Dear Sir, Madam, Non-Binary Identifier or Automaton,
I would like to point out an apparent flaw in your system. By “you,” I refer, of course, too all companies in general, whether they are private medical practices or credit-card companies. I hope you will forgive me for lumping you all in the same group, and believe me when I say that after extensive research I have come to the conclusion that the issue at hand is relevant to each and every one of you.
It is not a very big problem, to be truthful, but I believe that you could solve it quite simply. Let me come at the matter in a roundabout fashion – please imagine yourselves using a telephone in order to reach a particular service you wish to use or inquire about. Now, think of automated recording that answers. It tells you, in some form or another, that your call is very important, but that other clients are being served at this time. It requests that you stay on the line, and promise to be wish you shortly. After some variation of this form, music begins to play.
I shudder to refer to the tinny loops of notes as “music” but I suppose that it is the best and least offensive name for the noise. In a world that has birthed string-quartets, orchestras, Bach, Beethoven, Tchaikovsky, Elvis, The Beatles, David Bowie and Pink Floyd, it is incredible that such sounds still exist outside of the endearing false notes of a beginning violinist. Furthermore, in a universe that has come to use radio waves as well as the Internet for transmitting music, it is hard for me to believe that the options for cheap, or even free, music is so hard for companies to come by.
It is my opinion, and I am sure that others will concur, that the collective “you” to whom I write, that such alienating and disturbing music is the cause of many a headache, not to mention heartaches, missed dates and other inconveniences. I will check the statistic on bleeding ears and get back to you on that when I get more information.
If you truly value your customers, will you please consider trying to play something that doesn’t loop every fifteen seconds? I can almost guarantee that your callers will be in a much better mood when one of your highly-trained service providers answer the phone, thus causing quicker and more efficient service, which would lead to more satisfied customers who would use your services more often.
As a Good Samaritan, I am not asking for any share of the extra profit.
9 thoughts on “Please Hold, We Will Be With You Shortly”
I thoroughy enjoyed this. As a prior victim to interminable delays on hold, I applaud you! Great piece.
Thanks from jimagain!
Thank you yourself, Jimagain!
Hahahahaha, right on!
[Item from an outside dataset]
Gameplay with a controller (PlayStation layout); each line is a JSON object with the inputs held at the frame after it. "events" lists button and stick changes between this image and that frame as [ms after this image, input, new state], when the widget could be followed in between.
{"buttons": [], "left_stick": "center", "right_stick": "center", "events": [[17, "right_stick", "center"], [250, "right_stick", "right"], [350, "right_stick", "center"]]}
Ugh, being put on hold . . .
Love the tone of this letter, and that is a great suggestion. (It’s like the music they play is telling customers “you’re not worth the effort.”)
Also, I adore your list of composers and musicians. ^__^
We already know we have similar musical tastes ^_^. I wish we lived closer and could hang out and introduce bands to each other :(.
Aw, yes! That would be so much fun!
Agree, agree and AGREE!!!! By the time you listen to that slop or the prerecorded message, you’re ready to kill someone.
Indeed – and it’s very rude, in my opinion, of these companies to delve so deeply into our souls so as to bring out our darker, more violent side!
OMG, I can’t STAND canned muzak!!! Haha.
It’s one of the most aggravating sounds on earth, isn’t it?